── Data to process
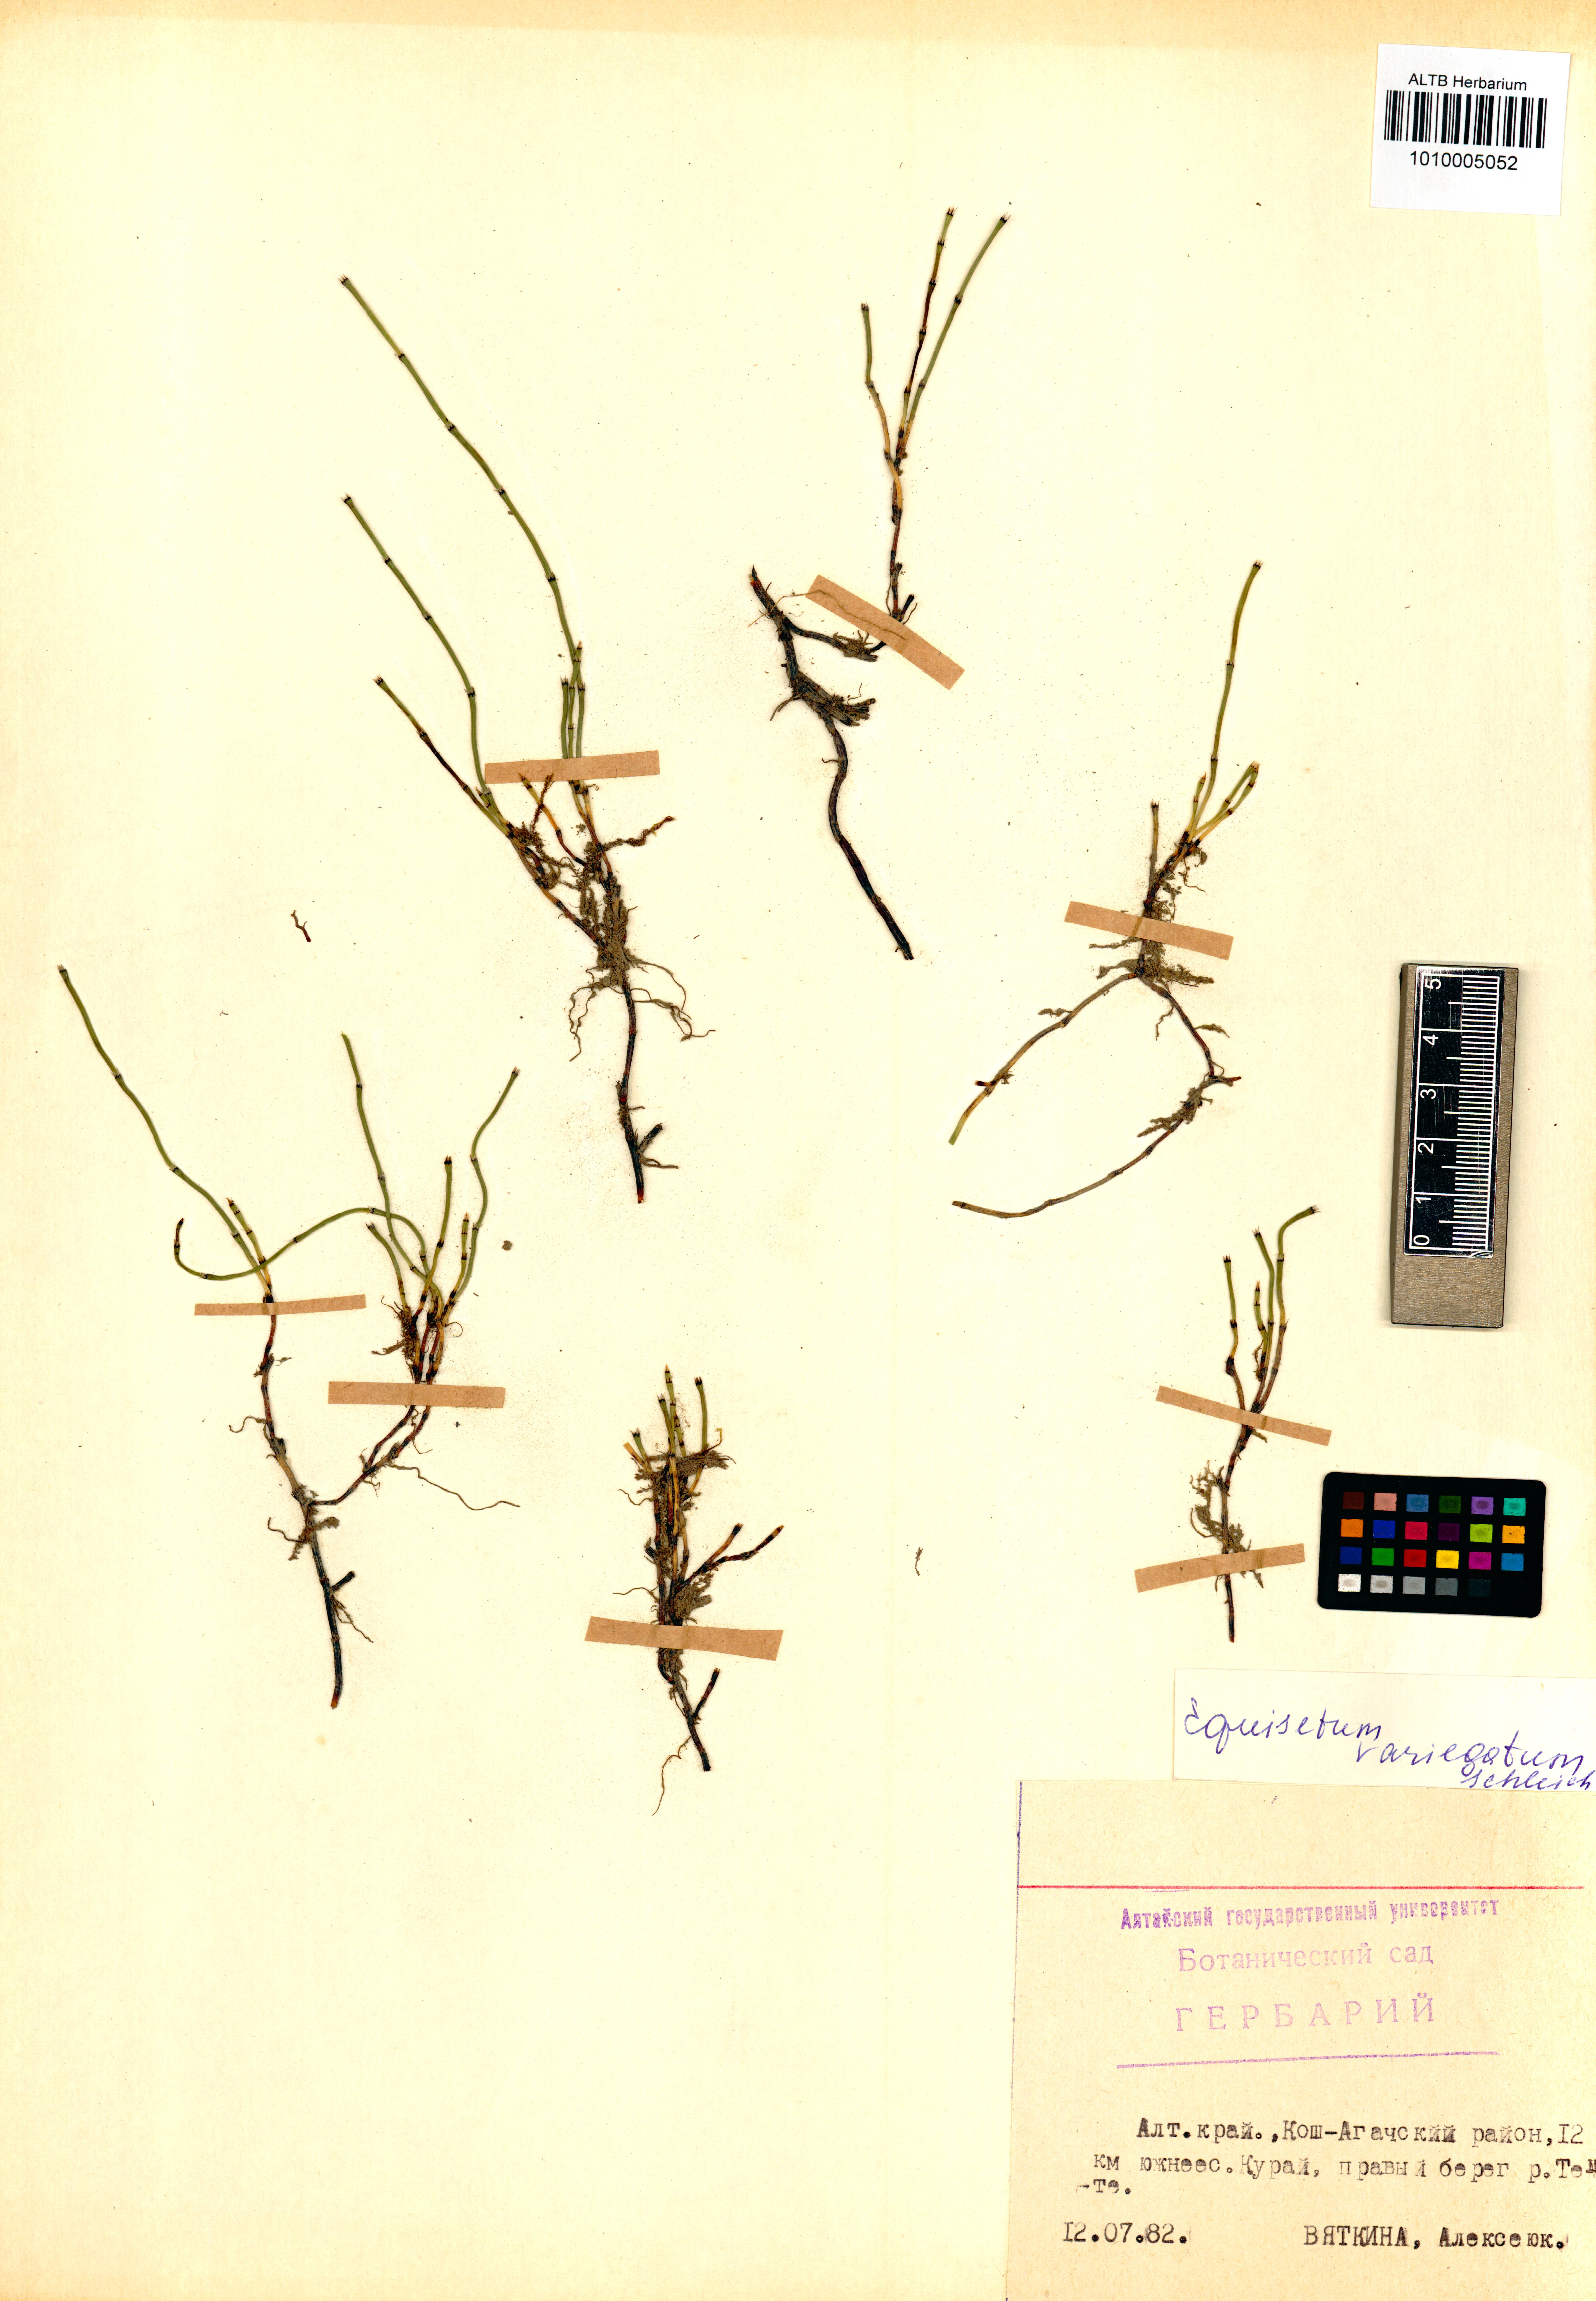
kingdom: Plantae
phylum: Tracheophyta
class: Polypodiopsida
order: Equisetales
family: Equisetaceae
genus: Equisetum
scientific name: Equisetum variegatum
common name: Variegated horsetail
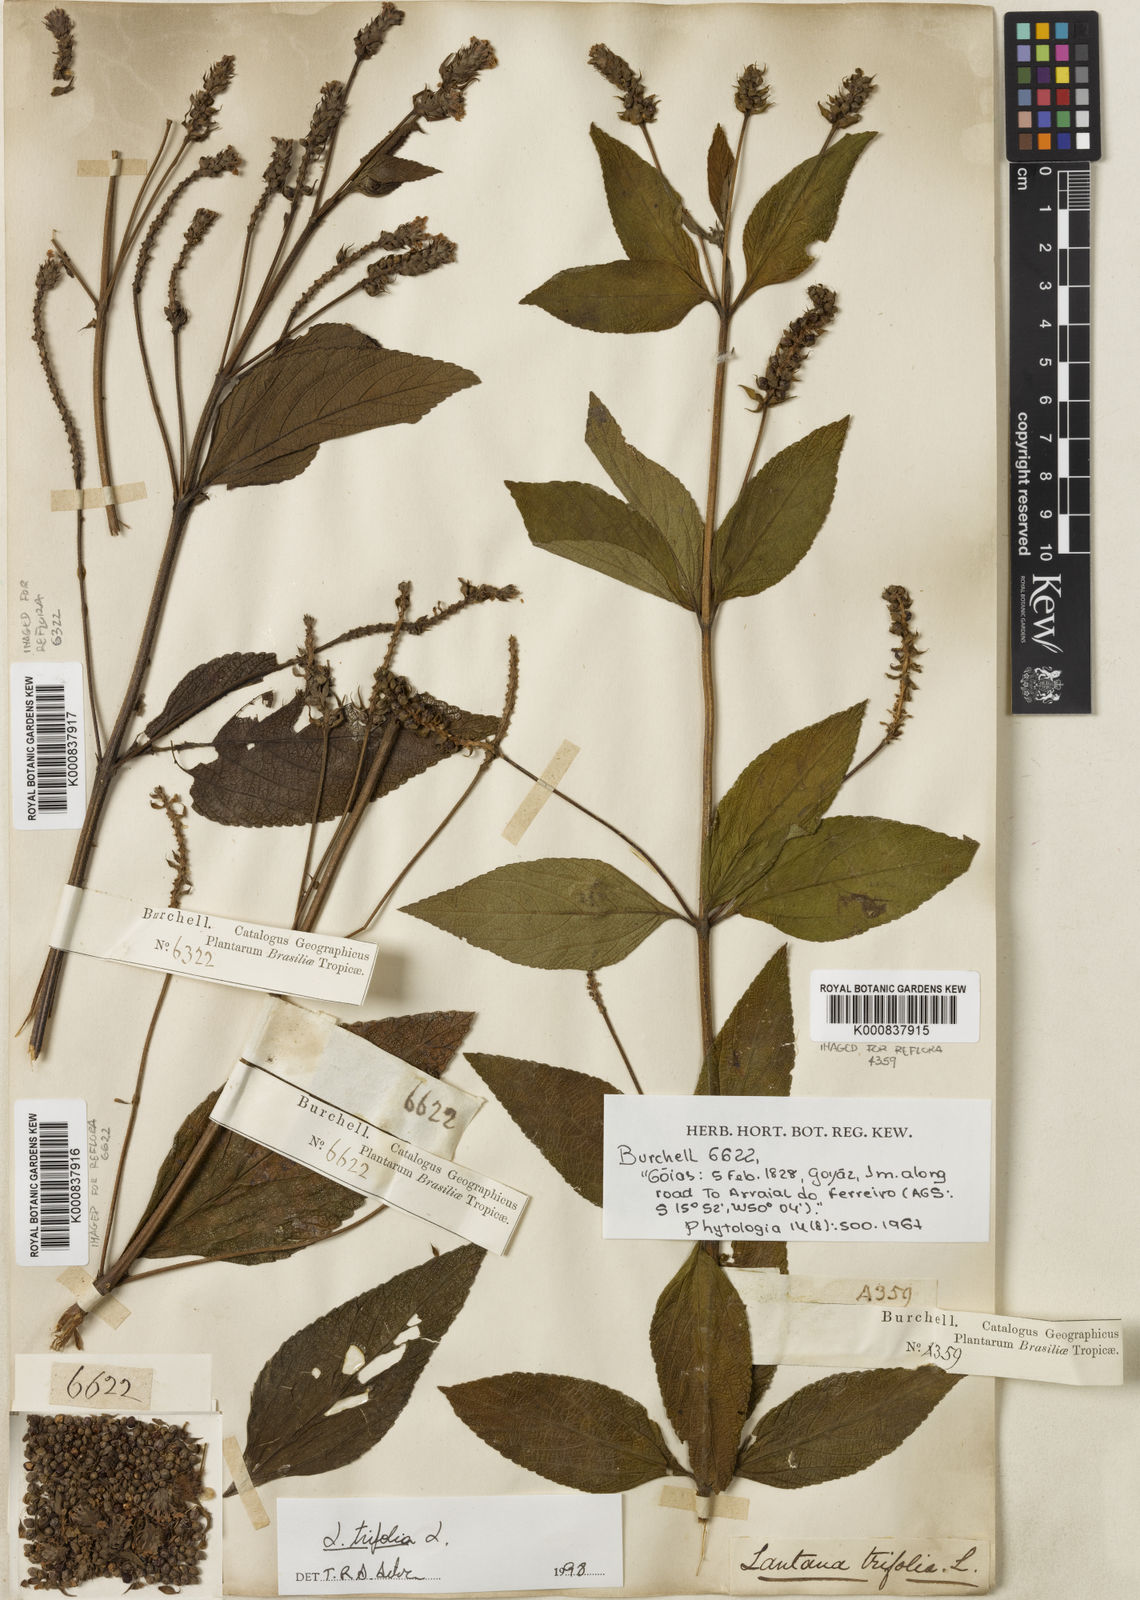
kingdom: Plantae
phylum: Tracheophyta
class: Magnoliopsida
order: Lamiales
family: Verbenaceae
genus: Lantana
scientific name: Lantana trifolia
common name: Sweet-sage
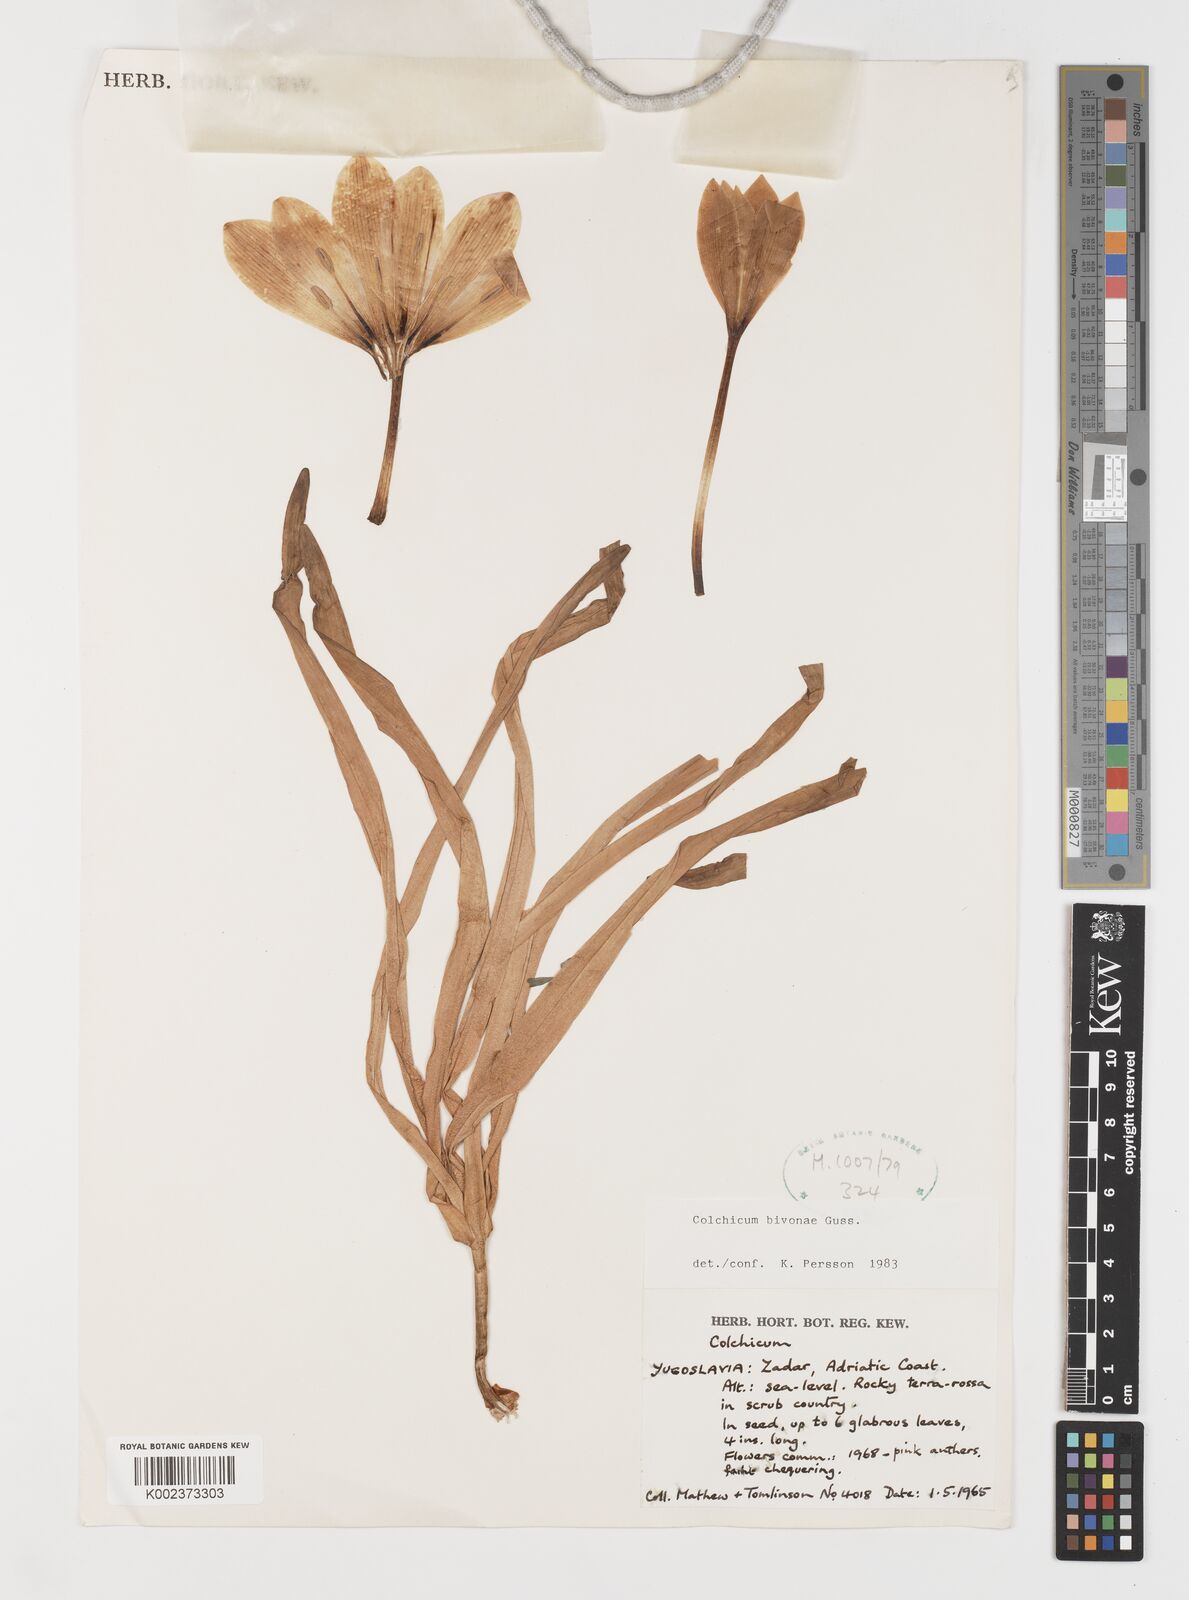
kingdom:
────
Exercise prompt: Retype all of the lines above word for word, leaving out the pictures.

Solution for this task:
kingdom: Plantae
phylum: Tracheophyta
class: Polypodiopsida
order: Equisetales
family: Equisetaceae
genus: Equisetum
scientific name: Equisetum variegatum
common name: Variegated horsetail
kingdom: Plantae
phylum: Tracheophyta
class: Magnoliopsida
order: Lamiales
family: Verbenaceae
genus: Lantana
scientific name: Lantana trifolia
common name: Sweet-sage
kingdom:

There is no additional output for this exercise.